The HAVEN 2 trial is a multicenter, single-arm, open-label study investigating the efficacy, safety, and pharmacokinetics of once-weekly administration of subcutaneous emicizumab. The interim analysis after a median of 12 weeks of treatment included 19 children less than 12 years of age with hemophilia A and inhibitors to factor VIII who required treatment with bypassing agents. The objectives of the study are to evaluate the number of bleeds over time with emicizumab prophylaxis; safety; pharmacokinetics; health-related quality of life (HRQoL); and proxy HRQoL with aspects of caregiver burden. The study will enroll 60 children for its final analysis after 52 weeks of treatment with emicizumab.
Hemophilia affects approximately 20,000 people in the United States, with hemophilia A being the most common form. People with hemophilia A either lack or do not have enough of a clotting protein called factor VIII. In a healthy person, when a bleed occurs, factor VIII brings together the clotting factors IXa and X, which is a critical step in the formation of a blood clot to help stop bleeding.

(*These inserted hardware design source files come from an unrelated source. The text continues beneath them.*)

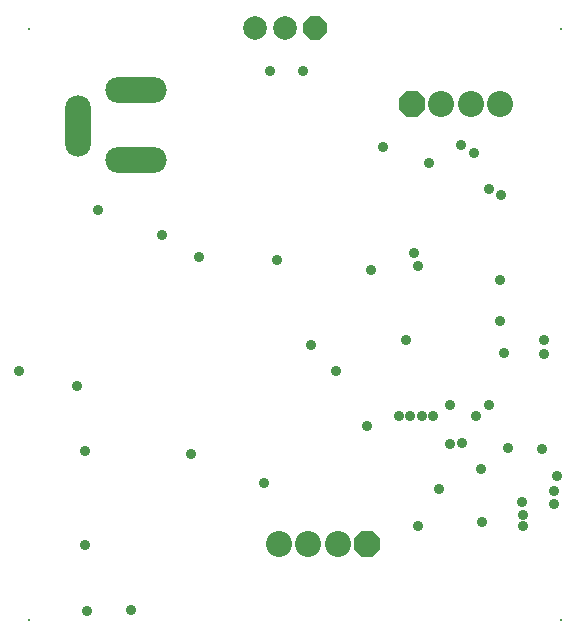
<source format=gbs>
G04 Layer_Color=16711935*
%FSLAX43Y43*%
%MOMM*%
G71*
G01*
G75*
%ADD48C,2.203*%
%ADD49P,2.385X8X202.5*%
%ADD50P,2.168X8X202.5*%
%ADD51C,2.003*%
%ADD52O,5.203X2.203*%
%ADD53O,2.203X5.203*%
%ADD54C,0.203*%
%ADD55C,0.903*%
D48*
X23625Y8875D02*
D03*
X28625D02*
D03*
X26125D02*
D03*
X42375Y46150D02*
D03*
X37375D02*
D03*
X39875D02*
D03*
D49*
X31125Y8875D02*
D03*
X34875Y46150D02*
D03*
D50*
X26665Y52625D02*
D03*
D51*
X24125D02*
D03*
X21585D02*
D03*
D52*
X11550Y41375D02*
D03*
Y47375D02*
D03*
D53*
X6650Y44325D02*
D03*
D54*
X47500Y52500D02*
D03*
X2500Y2500D02*
D03*
X47500D02*
D03*
X2500Y52500D02*
D03*
D55*
X35425Y10400D02*
D03*
X23500Y32975D02*
D03*
X40175Y42000D02*
D03*
X32450Y42475D02*
D03*
X13700Y35025D02*
D03*
X16825Y33225D02*
D03*
X6550Y22300D02*
D03*
X1625Y23550D02*
D03*
X7200Y16750D02*
D03*
X7400Y3225D02*
D03*
X7175Y8850D02*
D03*
X22325Y14050D02*
D03*
X16175Y16500D02*
D03*
X26375Y25775D02*
D03*
X35075Y33575D02*
D03*
X42375Y27825D02*
D03*
X42725Y25075D02*
D03*
X40350Y19700D02*
D03*
X43025Y17050D02*
D03*
X45875Y16975D02*
D03*
X46925Y13425D02*
D03*
X38075Y20650D02*
D03*
X46875Y12300D02*
D03*
X40725Y15225D02*
D03*
X31050Y18900D02*
D03*
X34750Y19775D02*
D03*
X35700D02*
D03*
X36675D02*
D03*
X38100Y17400D02*
D03*
X40825Y10775D02*
D03*
X47175Y14700D02*
D03*
X46100Y26150D02*
D03*
Y25000D02*
D03*
X33775Y19750D02*
D03*
X44275Y10400D02*
D03*
X44225Y12450D02*
D03*
X39100Y17425D02*
D03*
X44250Y11400D02*
D03*
X37175Y13600D02*
D03*
X39025Y42650D02*
D03*
X42400Y38425D02*
D03*
X34375Y26175D02*
D03*
X35425Y32475D02*
D03*
X28450Y23550D02*
D03*
X41375Y20700D02*
D03*
X42350Y31225D02*
D03*
X31425Y32125D02*
D03*
X41375Y39000D02*
D03*
X36375Y41175D02*
D03*
X22900Y48975D02*
D03*
X25700Y48950D02*
D03*
X11100Y3350D02*
D03*
X8275Y37200D02*
D03*
M02*

</source>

Depending on the severity of their disorders, people with hemophilia A can bleed frequently, especially into their joints or muscles. These bleeds can present a significant health concern as they often cause pain and can lead to chronic swelling, deformity, reduced mobility, and long-term joint damage. In addition to affecting a person’s quality of life, these bleeds can be life threatening if they enter vital organs, such as the brain.
A serious complication of hemophilia treatment is the development of inhibitors to factor-VIII replacement therapies. Inhibitors are antibodies developed by the body’s immune system that bind to and block the efficacy of replacement factor VIII, making it difficult, if not impossible, to obtain a level of factor VIII sufficient to control bleeding.